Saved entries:
===============

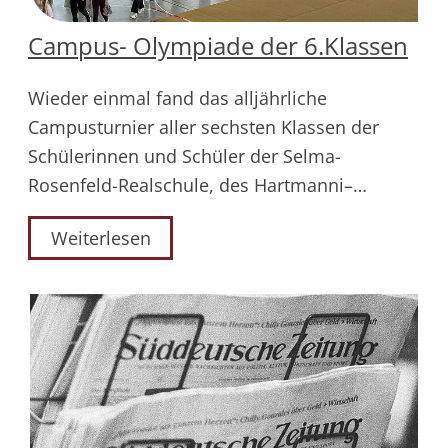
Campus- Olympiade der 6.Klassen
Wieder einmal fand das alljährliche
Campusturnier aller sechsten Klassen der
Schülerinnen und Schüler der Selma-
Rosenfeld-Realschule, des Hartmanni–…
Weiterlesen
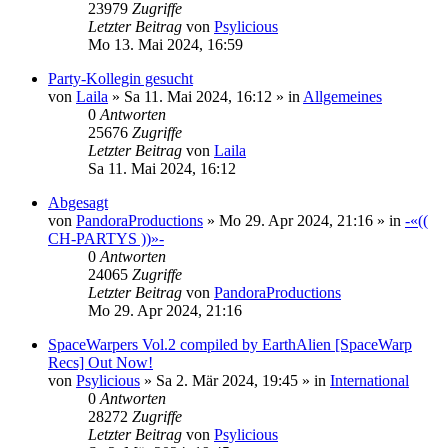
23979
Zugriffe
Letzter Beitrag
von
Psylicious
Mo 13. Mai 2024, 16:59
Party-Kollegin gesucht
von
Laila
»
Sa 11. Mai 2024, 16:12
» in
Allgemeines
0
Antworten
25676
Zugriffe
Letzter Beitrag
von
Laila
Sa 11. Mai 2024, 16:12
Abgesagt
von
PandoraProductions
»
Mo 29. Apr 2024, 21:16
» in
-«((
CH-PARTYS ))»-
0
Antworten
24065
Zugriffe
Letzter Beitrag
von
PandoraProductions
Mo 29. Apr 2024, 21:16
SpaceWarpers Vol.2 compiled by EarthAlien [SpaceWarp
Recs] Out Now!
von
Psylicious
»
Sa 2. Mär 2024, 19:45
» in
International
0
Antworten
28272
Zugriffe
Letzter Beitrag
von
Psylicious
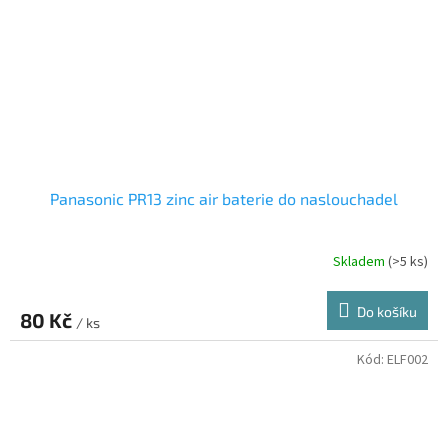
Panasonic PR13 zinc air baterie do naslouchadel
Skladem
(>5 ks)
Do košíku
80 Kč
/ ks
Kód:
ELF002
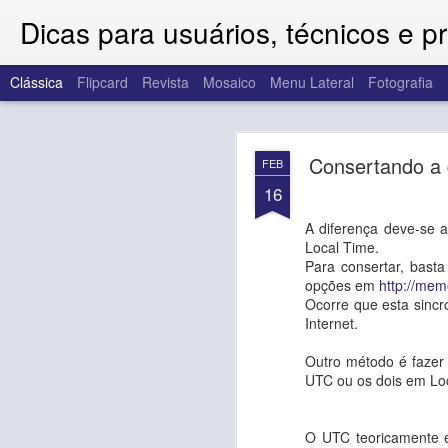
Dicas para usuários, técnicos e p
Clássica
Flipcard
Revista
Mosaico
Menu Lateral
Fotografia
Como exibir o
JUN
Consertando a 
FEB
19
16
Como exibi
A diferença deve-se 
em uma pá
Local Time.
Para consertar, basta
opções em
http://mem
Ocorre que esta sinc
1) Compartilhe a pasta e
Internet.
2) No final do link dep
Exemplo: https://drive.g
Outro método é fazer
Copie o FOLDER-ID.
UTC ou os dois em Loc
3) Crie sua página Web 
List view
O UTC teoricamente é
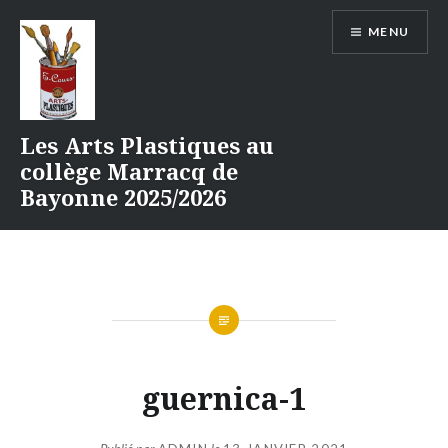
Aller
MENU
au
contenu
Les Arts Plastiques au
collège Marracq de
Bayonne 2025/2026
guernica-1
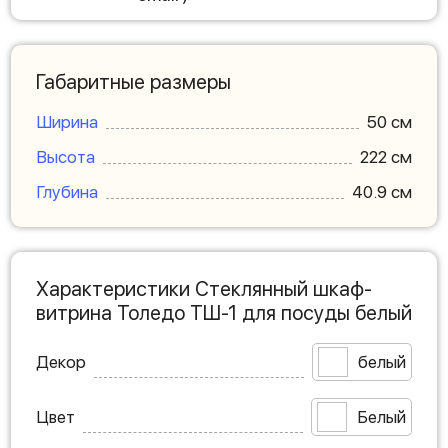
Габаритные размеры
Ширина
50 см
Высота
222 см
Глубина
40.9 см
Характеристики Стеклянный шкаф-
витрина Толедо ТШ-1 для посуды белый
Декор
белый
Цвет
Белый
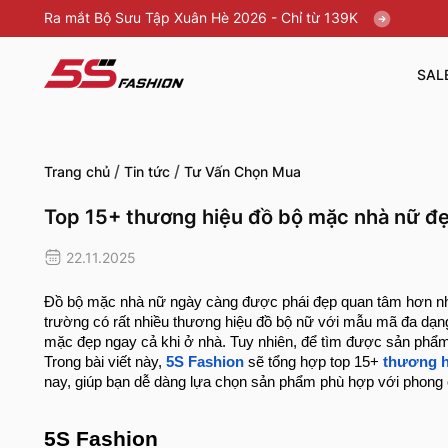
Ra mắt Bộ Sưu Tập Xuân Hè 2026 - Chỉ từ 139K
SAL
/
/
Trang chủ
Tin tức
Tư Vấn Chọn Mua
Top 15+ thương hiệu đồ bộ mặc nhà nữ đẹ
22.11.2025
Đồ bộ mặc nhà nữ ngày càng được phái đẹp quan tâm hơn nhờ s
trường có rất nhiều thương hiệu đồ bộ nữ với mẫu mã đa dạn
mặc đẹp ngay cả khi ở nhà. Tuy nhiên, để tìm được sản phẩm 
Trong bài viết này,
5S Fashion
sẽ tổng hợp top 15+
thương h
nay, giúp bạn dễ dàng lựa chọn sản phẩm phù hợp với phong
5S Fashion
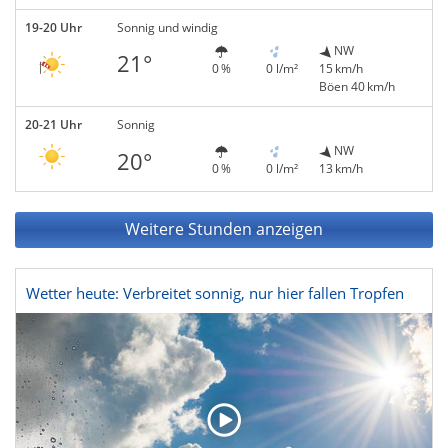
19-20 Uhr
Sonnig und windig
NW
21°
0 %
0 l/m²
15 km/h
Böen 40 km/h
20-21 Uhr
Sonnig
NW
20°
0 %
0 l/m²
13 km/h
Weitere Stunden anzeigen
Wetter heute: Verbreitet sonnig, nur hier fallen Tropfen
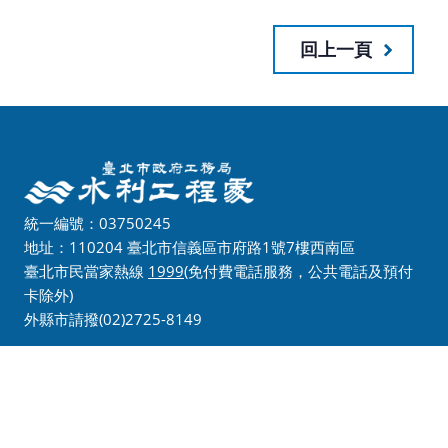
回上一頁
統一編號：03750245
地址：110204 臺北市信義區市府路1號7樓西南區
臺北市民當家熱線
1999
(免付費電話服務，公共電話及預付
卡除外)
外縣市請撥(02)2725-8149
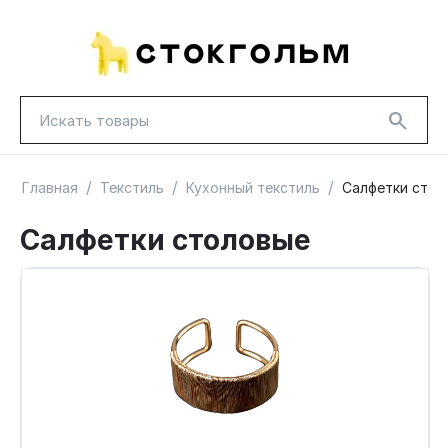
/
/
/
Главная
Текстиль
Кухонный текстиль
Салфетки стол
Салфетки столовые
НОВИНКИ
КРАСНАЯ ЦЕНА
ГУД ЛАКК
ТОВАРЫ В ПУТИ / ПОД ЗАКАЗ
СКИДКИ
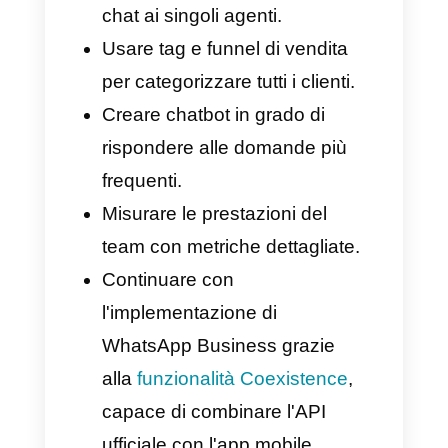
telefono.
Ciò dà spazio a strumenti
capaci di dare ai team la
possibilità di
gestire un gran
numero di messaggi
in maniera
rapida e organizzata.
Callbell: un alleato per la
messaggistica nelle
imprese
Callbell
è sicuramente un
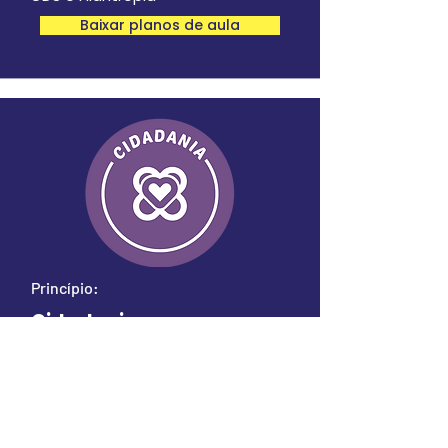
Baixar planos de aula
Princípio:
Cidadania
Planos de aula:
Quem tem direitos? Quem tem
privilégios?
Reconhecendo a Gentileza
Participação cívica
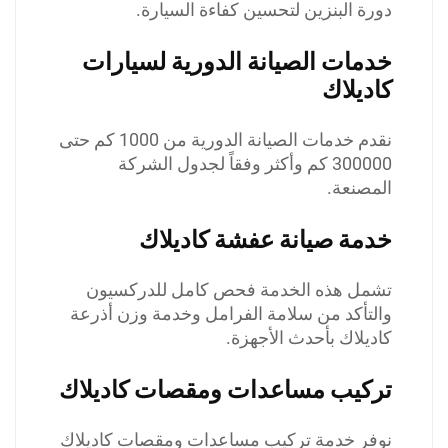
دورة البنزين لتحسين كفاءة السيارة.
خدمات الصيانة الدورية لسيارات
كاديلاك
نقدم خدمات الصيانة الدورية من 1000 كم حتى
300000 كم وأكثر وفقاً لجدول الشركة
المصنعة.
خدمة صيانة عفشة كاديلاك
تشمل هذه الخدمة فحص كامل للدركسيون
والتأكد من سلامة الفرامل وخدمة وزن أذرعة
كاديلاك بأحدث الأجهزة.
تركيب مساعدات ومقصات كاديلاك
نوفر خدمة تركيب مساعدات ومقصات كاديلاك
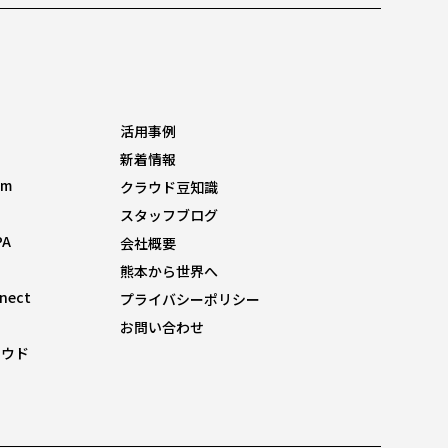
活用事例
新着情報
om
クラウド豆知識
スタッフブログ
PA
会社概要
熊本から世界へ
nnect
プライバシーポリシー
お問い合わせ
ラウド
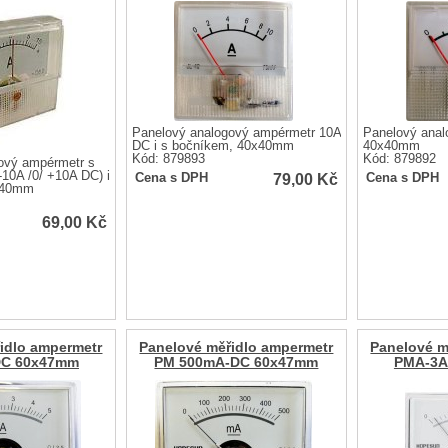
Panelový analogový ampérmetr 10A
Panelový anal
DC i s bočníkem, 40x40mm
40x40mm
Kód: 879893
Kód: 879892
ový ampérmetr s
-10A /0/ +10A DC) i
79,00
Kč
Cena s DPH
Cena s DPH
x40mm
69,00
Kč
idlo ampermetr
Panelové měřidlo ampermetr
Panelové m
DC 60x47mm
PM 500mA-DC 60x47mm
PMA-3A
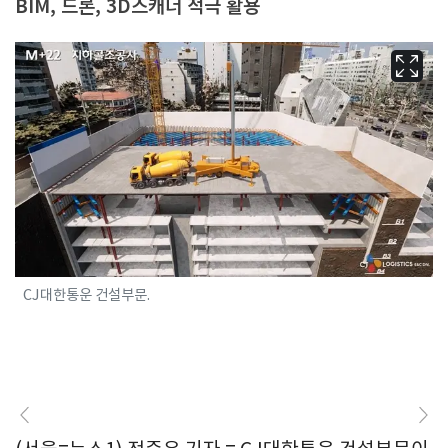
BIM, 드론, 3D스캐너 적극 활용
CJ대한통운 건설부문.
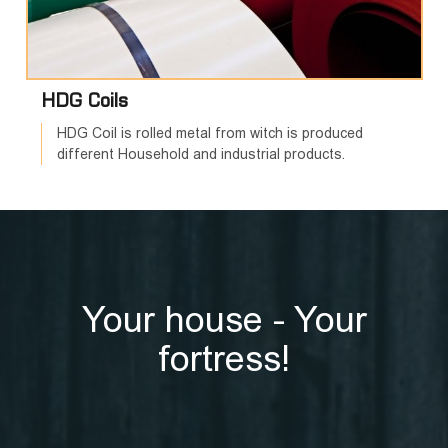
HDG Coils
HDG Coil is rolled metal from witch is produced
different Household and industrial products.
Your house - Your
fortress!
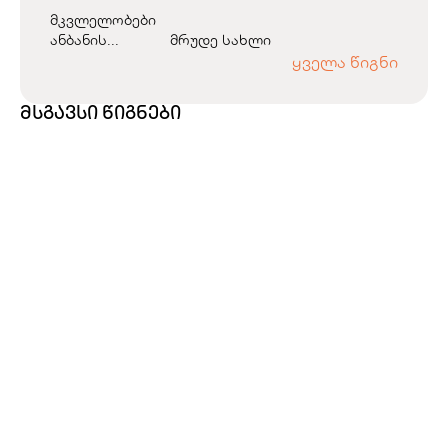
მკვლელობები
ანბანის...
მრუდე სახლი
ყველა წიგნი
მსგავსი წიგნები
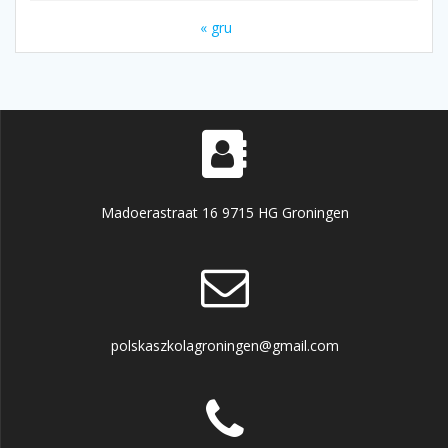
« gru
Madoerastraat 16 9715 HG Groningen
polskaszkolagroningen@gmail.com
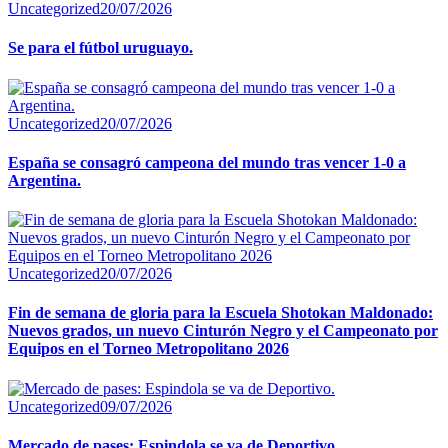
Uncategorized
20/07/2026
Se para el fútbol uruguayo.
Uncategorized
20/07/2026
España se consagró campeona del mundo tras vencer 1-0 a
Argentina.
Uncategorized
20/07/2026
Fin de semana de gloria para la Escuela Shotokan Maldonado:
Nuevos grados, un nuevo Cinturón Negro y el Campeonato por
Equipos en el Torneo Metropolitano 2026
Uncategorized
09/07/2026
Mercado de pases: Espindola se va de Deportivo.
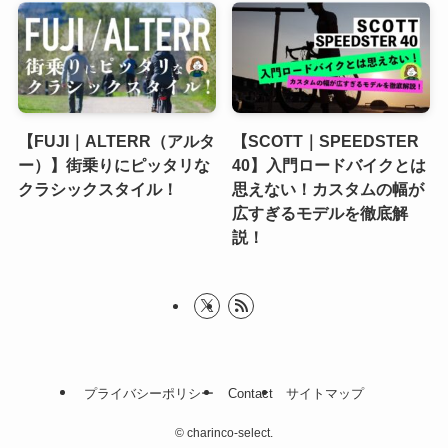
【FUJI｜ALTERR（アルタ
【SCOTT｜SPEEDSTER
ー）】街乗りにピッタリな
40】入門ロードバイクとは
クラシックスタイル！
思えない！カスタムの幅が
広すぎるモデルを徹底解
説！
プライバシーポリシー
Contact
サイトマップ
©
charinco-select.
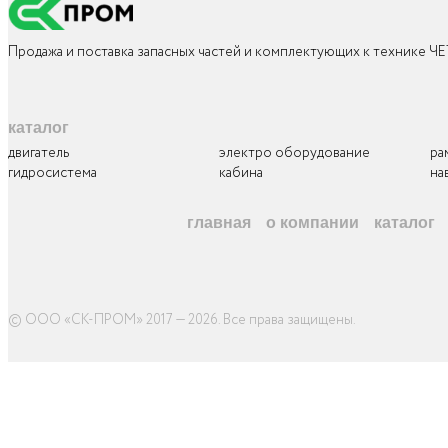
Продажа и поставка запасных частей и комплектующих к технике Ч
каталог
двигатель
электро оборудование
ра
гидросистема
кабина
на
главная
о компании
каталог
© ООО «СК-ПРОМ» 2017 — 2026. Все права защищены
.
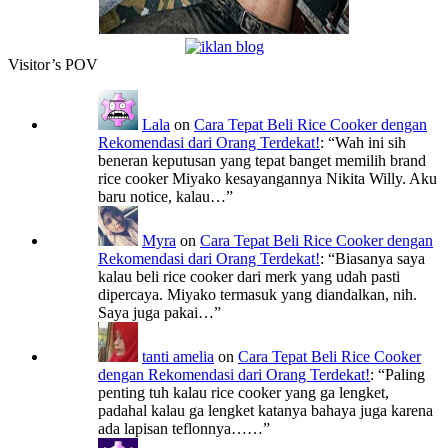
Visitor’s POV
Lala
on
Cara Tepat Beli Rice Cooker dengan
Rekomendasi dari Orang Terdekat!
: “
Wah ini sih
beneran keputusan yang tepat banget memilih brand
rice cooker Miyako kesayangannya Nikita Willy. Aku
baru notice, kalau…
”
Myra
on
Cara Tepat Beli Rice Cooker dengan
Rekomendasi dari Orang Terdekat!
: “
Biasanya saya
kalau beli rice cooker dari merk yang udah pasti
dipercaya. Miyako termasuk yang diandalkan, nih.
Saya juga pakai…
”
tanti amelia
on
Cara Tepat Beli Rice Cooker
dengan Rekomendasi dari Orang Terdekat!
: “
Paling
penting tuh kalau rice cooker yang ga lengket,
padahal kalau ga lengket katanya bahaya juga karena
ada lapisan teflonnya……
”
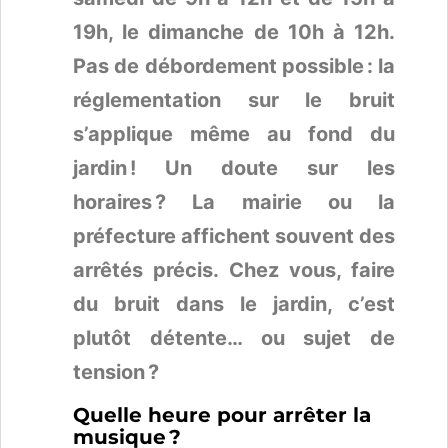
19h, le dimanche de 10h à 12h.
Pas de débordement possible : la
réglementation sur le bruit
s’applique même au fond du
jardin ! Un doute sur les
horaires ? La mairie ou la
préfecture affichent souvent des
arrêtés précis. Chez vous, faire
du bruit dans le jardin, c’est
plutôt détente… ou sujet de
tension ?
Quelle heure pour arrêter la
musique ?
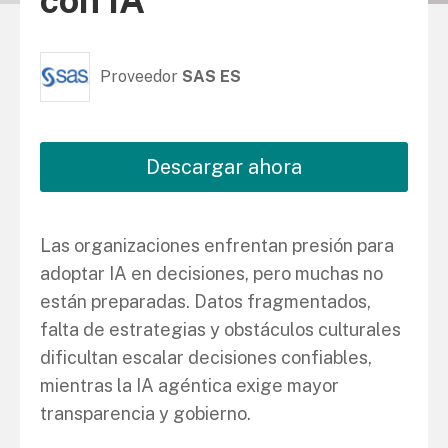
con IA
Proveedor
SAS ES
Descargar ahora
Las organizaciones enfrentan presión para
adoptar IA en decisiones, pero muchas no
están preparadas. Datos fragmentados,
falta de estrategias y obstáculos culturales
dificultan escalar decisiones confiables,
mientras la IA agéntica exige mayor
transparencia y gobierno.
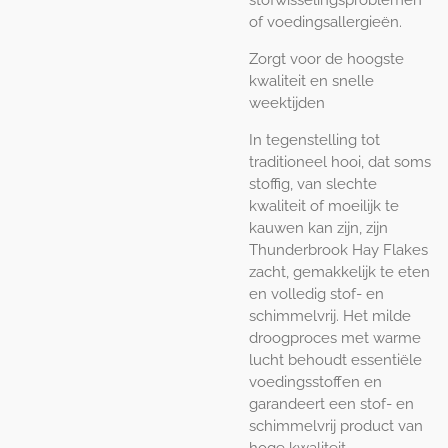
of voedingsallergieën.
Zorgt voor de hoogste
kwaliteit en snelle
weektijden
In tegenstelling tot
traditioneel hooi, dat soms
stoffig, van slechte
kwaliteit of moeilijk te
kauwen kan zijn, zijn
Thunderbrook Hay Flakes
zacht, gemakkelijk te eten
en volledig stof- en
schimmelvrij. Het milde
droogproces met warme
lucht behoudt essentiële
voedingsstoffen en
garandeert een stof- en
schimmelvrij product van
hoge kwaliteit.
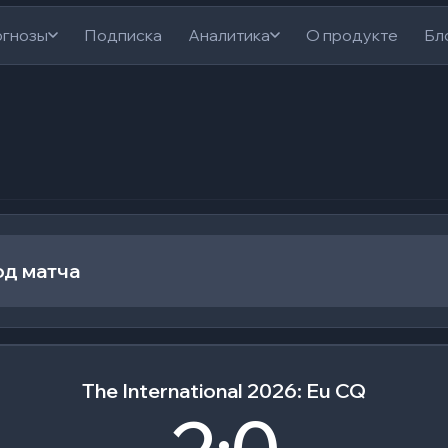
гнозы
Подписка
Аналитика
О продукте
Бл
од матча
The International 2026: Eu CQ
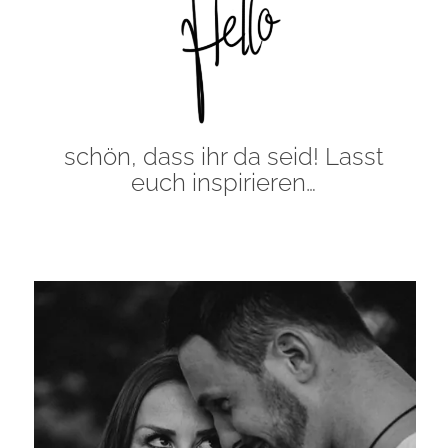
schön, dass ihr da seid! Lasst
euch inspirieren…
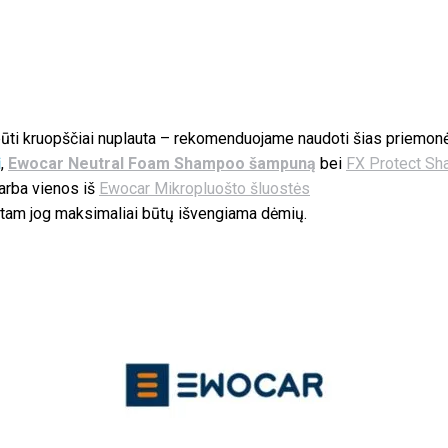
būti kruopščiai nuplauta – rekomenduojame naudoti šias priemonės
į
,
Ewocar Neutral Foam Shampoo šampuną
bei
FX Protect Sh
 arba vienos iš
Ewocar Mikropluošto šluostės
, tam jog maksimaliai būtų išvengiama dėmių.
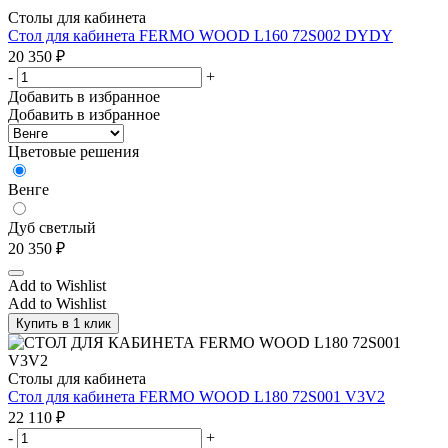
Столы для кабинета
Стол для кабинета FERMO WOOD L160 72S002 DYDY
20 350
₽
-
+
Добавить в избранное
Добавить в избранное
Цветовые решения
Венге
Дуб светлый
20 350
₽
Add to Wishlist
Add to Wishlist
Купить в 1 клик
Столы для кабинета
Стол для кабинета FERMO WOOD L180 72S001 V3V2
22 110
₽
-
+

===============

> What you will do: Transcribe the data above verbatim, from its first line through the line containing "Weiterlesen", including that line. Leave out the pictures.

> Task result:
Campus- Olympiade der 6.Klassen
Wieder einmal fand das alljährliche
Campusturnier aller sechsten Klassen der
Schülerinnen und Schüler der Selma-
Rosenfeld-Realschule, des Hartmanni–…
Weiterlesen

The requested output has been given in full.